■ DATA SUPPLIED ■
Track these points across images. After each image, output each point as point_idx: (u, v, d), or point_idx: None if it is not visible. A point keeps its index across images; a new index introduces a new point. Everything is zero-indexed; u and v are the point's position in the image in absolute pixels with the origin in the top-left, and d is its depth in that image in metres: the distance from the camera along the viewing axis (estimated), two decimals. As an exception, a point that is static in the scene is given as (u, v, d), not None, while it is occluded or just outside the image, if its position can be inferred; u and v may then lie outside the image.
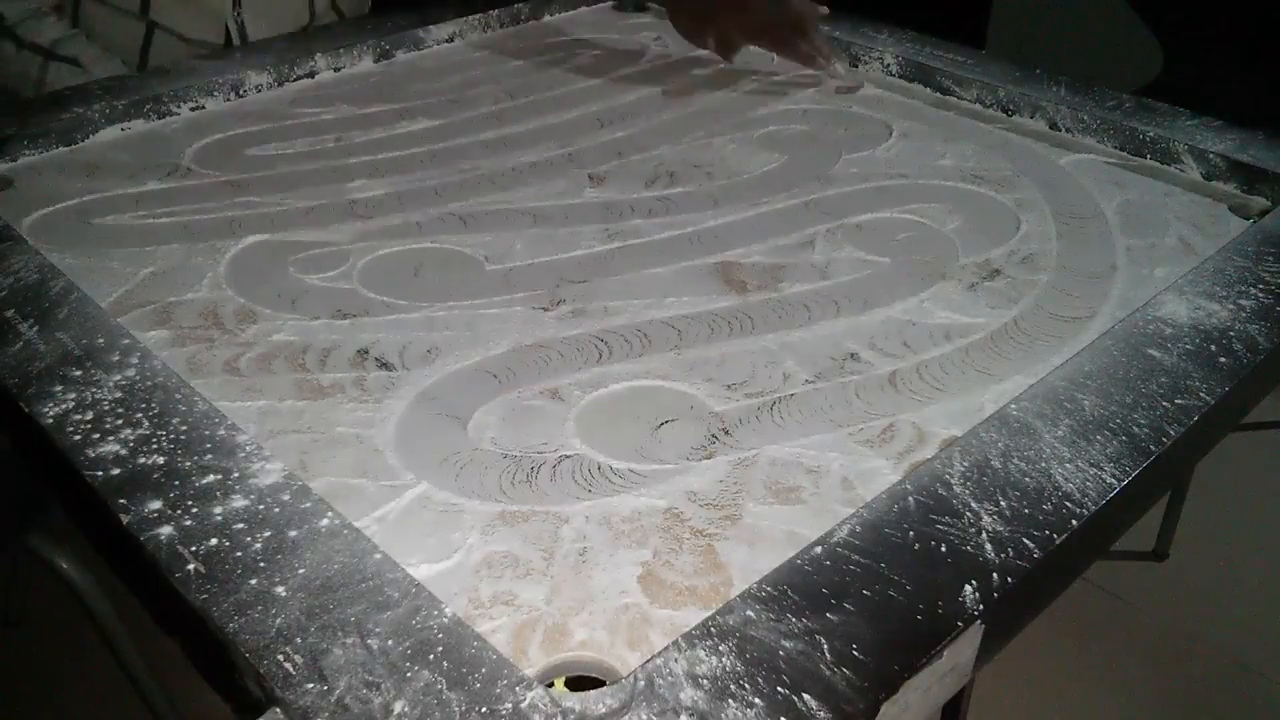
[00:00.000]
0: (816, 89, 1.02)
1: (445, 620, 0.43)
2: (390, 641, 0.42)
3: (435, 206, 0.81)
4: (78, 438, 0.52)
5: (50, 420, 0.53)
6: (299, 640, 0.41)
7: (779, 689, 0.40)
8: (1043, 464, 0.52)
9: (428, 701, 0.39)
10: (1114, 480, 0.51)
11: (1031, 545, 0.47)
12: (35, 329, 0.61)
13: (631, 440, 0.58)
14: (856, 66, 1.05)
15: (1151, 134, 0.88)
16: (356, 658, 0.41)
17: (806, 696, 0.39)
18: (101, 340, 0.59)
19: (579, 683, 0.44)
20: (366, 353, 0.64)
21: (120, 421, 0.53)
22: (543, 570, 0.49)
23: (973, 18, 1.94)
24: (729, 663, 0.41)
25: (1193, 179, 0.86)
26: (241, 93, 0.98)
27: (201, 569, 0.45)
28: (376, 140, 0.91)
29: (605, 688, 0.40)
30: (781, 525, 0.52)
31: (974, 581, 0.45)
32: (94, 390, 0.55)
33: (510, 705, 0.39)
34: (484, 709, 0.39)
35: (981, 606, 0.44)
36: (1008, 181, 0.85)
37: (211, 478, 0.50)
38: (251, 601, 0.43)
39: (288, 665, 0.40)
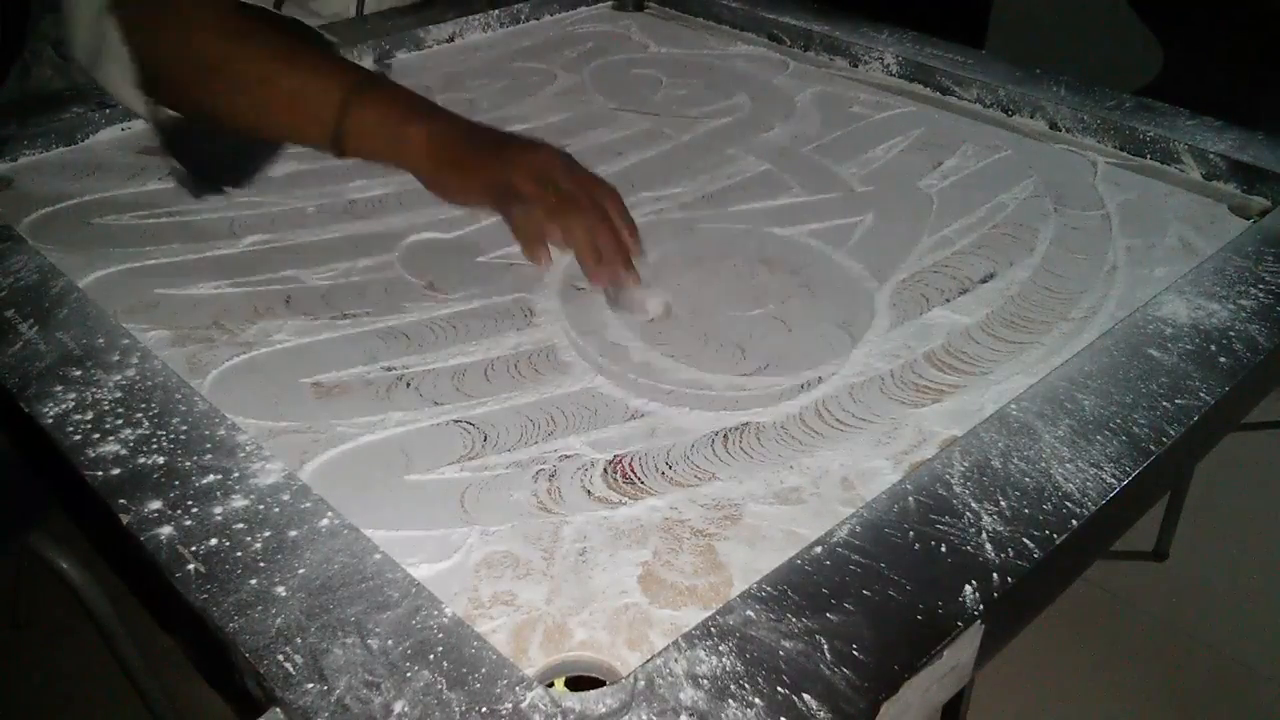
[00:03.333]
0: None
1: (445, 620, 0.43)
2: (390, 641, 0.42)
3: (435, 206, 0.81)
4: (78, 438, 0.52)
5: (50, 420, 0.53)
6: (299, 640, 0.41)
7: (779, 689, 0.40)
8: (1043, 464, 0.51)
9: (428, 701, 0.39)
10: (1114, 480, 0.51)
11: (1031, 545, 0.47)
12: (35, 329, 0.61)
13: (632, 439, 0.58)
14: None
15: (1151, 134, 0.88)
16: (356, 658, 0.41)
17: (806, 696, 0.39)
18: (101, 340, 0.59)
19: (579, 683, 0.44)
20: (369, 353, 0.64)
21: (120, 421, 0.53)
22: (543, 570, 0.49)
23: (973, 18, 1.94)
24: (729, 663, 0.41)
25: (1193, 179, 0.86)
26: (241, 93, 0.98)
27: (201, 569, 0.45)
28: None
29: (605, 688, 0.40)
30: (781, 525, 0.52)
31: (974, 581, 0.45)
32: (94, 390, 0.55)
33: (510, 705, 0.39)
34: (484, 709, 0.39)
35: (981, 606, 0.44)
36: (1007, 182, 0.85)
37: (211, 478, 0.50)
38: (251, 601, 0.43)
39: (288, 665, 0.40)
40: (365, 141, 0.69)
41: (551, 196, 0.66)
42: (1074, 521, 0.48)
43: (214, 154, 0.75)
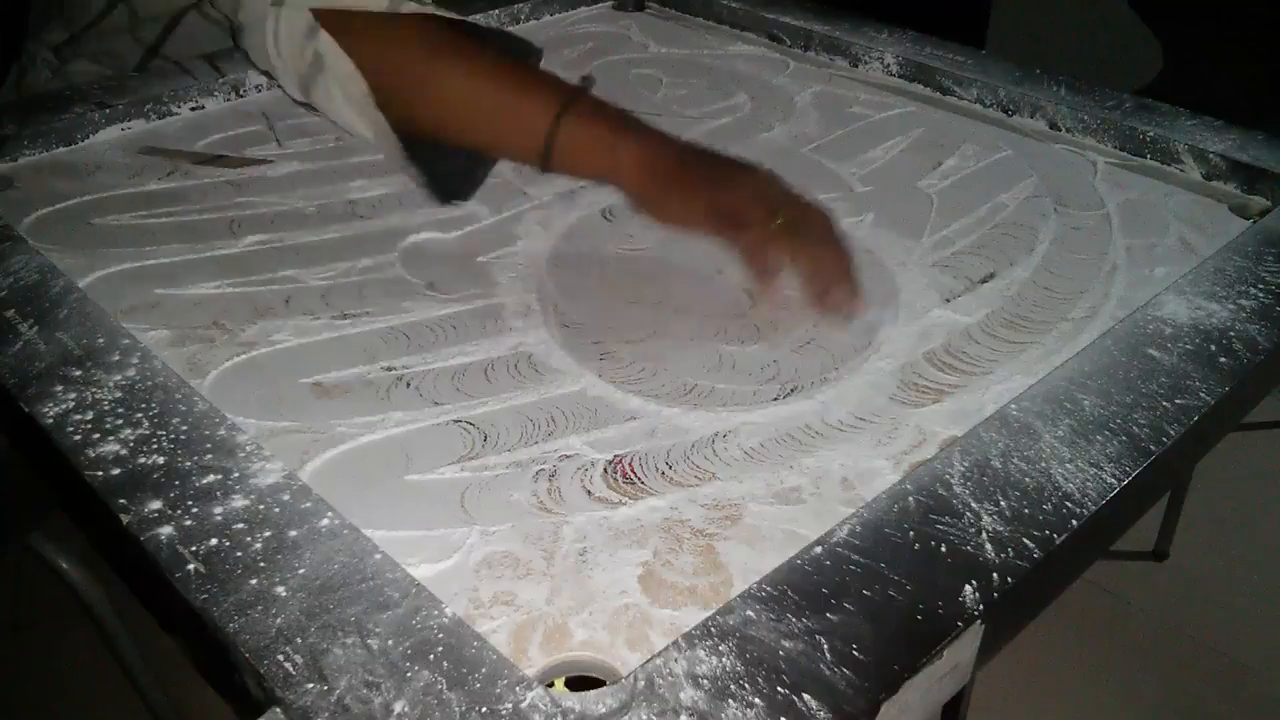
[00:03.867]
0: None
1: (445, 620, 0.43)
2: (390, 641, 0.42)
3: (435, 206, 0.81)
4: (78, 438, 0.52)
5: (50, 420, 0.53)
6: (299, 640, 0.41)
7: (779, 689, 0.40)
8: (1043, 464, 0.51)
9: (428, 701, 0.39)
10: (1114, 480, 0.51)
11: (1031, 545, 0.47)
12: (35, 329, 0.61)
13: (632, 439, 0.58)
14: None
15: (1151, 134, 0.88)
16: (356, 658, 0.41)
17: (806, 696, 0.39)
18: (101, 340, 0.59)
19: (579, 683, 0.44)
20: (369, 353, 0.64)
21: (120, 421, 0.53)
22: (543, 570, 0.49)
23: (973, 18, 1.94)
24: (729, 663, 0.41)
25: (1193, 179, 0.86)
26: (241, 93, 0.98)
27: (201, 569, 0.45)
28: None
29: (605, 688, 0.40)
30: (781, 525, 0.52)
31: (974, 581, 0.45)
32: (94, 390, 0.55)
33: (510, 705, 0.39)
34: (484, 709, 0.39)
35: (981, 606, 0.44)
36: (1007, 182, 0.85)
37: (211, 478, 0.50)
38: (251, 601, 0.43)
39: (288, 665, 0.40)
40: (575, 159, 0.68)
41: (776, 221, 0.64)
42: (1074, 521, 0.48)
43: (444, 164, 0.74)
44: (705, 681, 0.40)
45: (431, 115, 0.70)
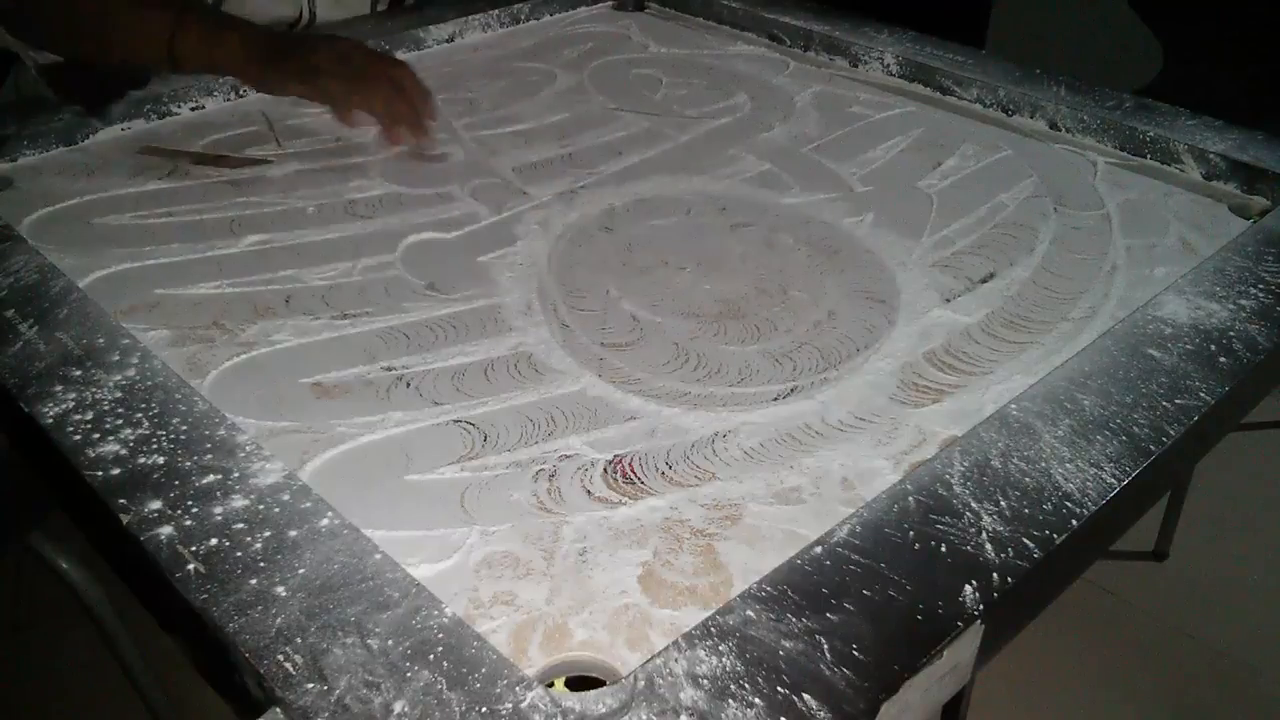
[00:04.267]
0: None
1: (445, 620, 0.43)
2: (390, 641, 0.42)
3: (435, 206, 0.81)
4: (78, 438, 0.52)
5: (50, 420, 0.53)
6: (299, 640, 0.41)
7: (779, 689, 0.40)
8: (1043, 464, 0.51)
9: (428, 701, 0.39)
10: (1114, 480, 0.51)
11: (1031, 545, 0.47)
12: (35, 329, 0.61)
13: (632, 439, 0.58)
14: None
15: (1151, 134, 0.88)
16: (356, 658, 0.41)
17: (806, 696, 0.39)
18: (101, 340, 0.59)
19: (579, 683, 0.44)
20: (369, 353, 0.64)
21: (120, 421, 0.53)
22: (543, 570, 0.49)
23: (973, 18, 1.94)
24: (729, 663, 0.41)
25: (1193, 179, 0.86)
26: (241, 93, 0.98)
27: (201, 569, 0.45)
28: (376, 140, 0.91)
29: (605, 688, 0.40)
30: (781, 525, 0.52)
31: (974, 581, 0.45)
32: (94, 390, 0.55)
33: (510, 705, 0.39)
34: (484, 709, 0.39)
35: (981, 606, 0.44)
36: (1007, 182, 0.85)
37: (211, 478, 0.50)
38: (251, 601, 0.43)
39: (288, 665, 0.40)
40: (193, 54, 0.83)
41: (350, 71, 0.81)
42: (1074, 521, 0.48)
43: (92, 82, 0.91)
44: (705, 681, 0.40)
45: (80, 44, 0.87)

■ DIRECTIONS FOR THIS TASK ■
Copy the listing above exactly, minus the pictures.

■ YOUR RESPONSE ■
Track these points across images. After each image, output each point as point_idx: (u, v, d), or point_idx: None if it is not visible. A point keeps its index across images; a new index introduces a new point. Everything is zero-indexed; u and v are the point's position in the image in absolute pixels with the origin in the top-left, and d is its depth in that image in metres: the distance from the camera along the viewing axis (estimated), two decimals. As an exception, a point that is static in the scene is given as (u, v, d), not None, while it is occluded or just outside the image, if its position can be inferred; u and v may then lie outside the image.
[00:00.000]
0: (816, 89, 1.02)
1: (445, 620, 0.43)
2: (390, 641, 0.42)
3: (435, 206, 0.81)
4: (78, 438, 0.52)
5: (50, 420, 0.53)
6: (299, 640, 0.41)
7: (779, 689, 0.40)
8: (1043, 464, 0.52)
9: (428, 701, 0.39)
10: (1114, 480, 0.51)
11: (1031, 545, 0.47)
12: (35, 329, 0.61)
13: (631, 440, 0.58)
14: (856, 66, 1.05)
15: (1151, 134, 0.88)
16: (356, 658, 0.41)
17: (806, 696, 0.39)
18: (101, 340, 0.59)
19: (579, 683, 0.44)
20: (366, 353, 0.64)
21: (120, 421, 0.53)
22: (543, 570, 0.49)
23: (973, 18, 1.94)
24: (729, 663, 0.41)
25: (1193, 179, 0.86)
26: (241, 93, 0.98)
27: (201, 569, 0.45)
28: (376, 140, 0.91)
29: (605, 688, 0.40)
30: (781, 525, 0.52)
31: (974, 581, 0.45)
32: (94, 390, 0.55)
33: (510, 705, 0.39)
34: (484, 709, 0.39)
35: (981, 606, 0.44)
36: (1008, 181, 0.85)
37: (211, 478, 0.50)
38: (251, 601, 0.43)
39: (288, 665, 0.40)
[00:03.333]
0: None
1: (445, 620, 0.43)
2: (390, 641, 0.42)
3: (435, 206, 0.81)
4: (78, 438, 0.52)
5: (50, 420, 0.53)
6: (299, 640, 0.41)
7: (779, 689, 0.40)
8: (1043, 464, 0.51)
9: (428, 701, 0.39)
10: (1114, 480, 0.51)
11: (1031, 545, 0.47)
12: (35, 329, 0.61)
13: (632, 439, 0.58)
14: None
15: (1151, 134, 0.88)
16: (356, 658, 0.41)
17: (806, 696, 0.39)
18: (101, 340, 0.59)
19: (579, 683, 0.44)
20: (369, 353, 0.64)
21: (120, 421, 0.53)
22: (543, 570, 0.49)
23: (973, 18, 1.94)
24: (729, 663, 0.41)
25: (1193, 179, 0.86)
26: (241, 93, 0.98)
27: (201, 569, 0.45)
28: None
29: (605, 688, 0.40)
30: (781, 525, 0.52)
31: (974, 581, 0.45)
32: (94, 390, 0.55)
33: (510, 705, 0.39)
34: (484, 709, 0.39)
35: (981, 606, 0.44)
36: (1007, 182, 0.85)
37: (211, 478, 0.50)
38: (251, 601, 0.43)
39: (288, 665, 0.40)
40: (365, 141, 0.69)
41: (551, 196, 0.66)
42: (1074, 521, 0.48)
43: (214, 154, 0.75)
[00:03.867]
0: None
1: (445, 620, 0.43)
2: (390, 641, 0.42)
3: (435, 206, 0.81)
4: (78, 438, 0.52)
5: (50, 420, 0.53)
6: (299, 640, 0.41)
7: (779, 689, 0.40)
8: (1043, 464, 0.51)
9: (428, 701, 0.39)
10: (1114, 480, 0.51)
11: (1031, 545, 0.47)
12: (35, 329, 0.61)
13: (632, 439, 0.58)
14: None
15: (1151, 134, 0.88)
16: (356, 658, 0.41)
17: (806, 696, 0.39)
18: (101, 340, 0.59)
19: (579, 683, 0.44)
20: (369, 353, 0.64)
21: (120, 421, 0.53)
22: (543, 570, 0.49)
23: (973, 18, 1.94)
24: (729, 663, 0.41)
25: (1193, 179, 0.86)
26: (241, 93, 0.98)
27: (201, 569, 0.45)
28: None
29: (605, 688, 0.40)
30: (781, 525, 0.52)
31: (974, 581, 0.45)
32: (94, 390, 0.55)
33: (510, 705, 0.39)
34: (484, 709, 0.39)
35: (981, 606, 0.44)
36: (1007, 182, 0.85)
37: (211, 478, 0.50)
38: (251, 601, 0.43)
39: (288, 665, 0.40)
40: (575, 159, 0.68)
41: (776, 221, 0.64)
42: (1074, 521, 0.48)
43: (444, 164, 0.74)
44: (705, 681, 0.40)
45: (431, 115, 0.70)
[00:04.267]
0: None
1: (445, 620, 0.43)
2: (390, 641, 0.42)
3: (435, 206, 0.81)
4: (78, 438, 0.52)
5: (50, 420, 0.53)
6: (299, 640, 0.41)
7: (779, 689, 0.40)
8: (1043, 464, 0.51)
9: (428, 701, 0.39)
10: (1114, 480, 0.51)
11: (1031, 545, 0.47)
12: (35, 329, 0.61)
13: (632, 439, 0.58)
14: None
15: (1151, 134, 0.88)
16: (356, 658, 0.41)
17: (806, 696, 0.39)
18: (101, 340, 0.59)
19: (579, 683, 0.44)
20: (369, 353, 0.64)
21: (120, 421, 0.53)
22: (543, 570, 0.49)
23: (973, 18, 1.94)
24: (729, 663, 0.41)
25: (1193, 179, 0.86)
26: (241, 93, 0.98)
27: (201, 569, 0.45)
28: (376, 140, 0.91)
29: (605, 688, 0.40)
30: (781, 525, 0.52)
31: (974, 581, 0.45)
32: (94, 390, 0.55)
33: (510, 705, 0.39)
34: (484, 709, 0.39)
35: (981, 606, 0.44)
36: (1007, 182, 0.85)
37: (211, 478, 0.50)
38: (251, 601, 0.43)
39: (288, 665, 0.40)
40: (193, 54, 0.83)
41: (350, 71, 0.81)
42: (1074, 521, 0.48)
43: (92, 82, 0.91)
44: (705, 681, 0.40)
45: (80, 44, 0.87)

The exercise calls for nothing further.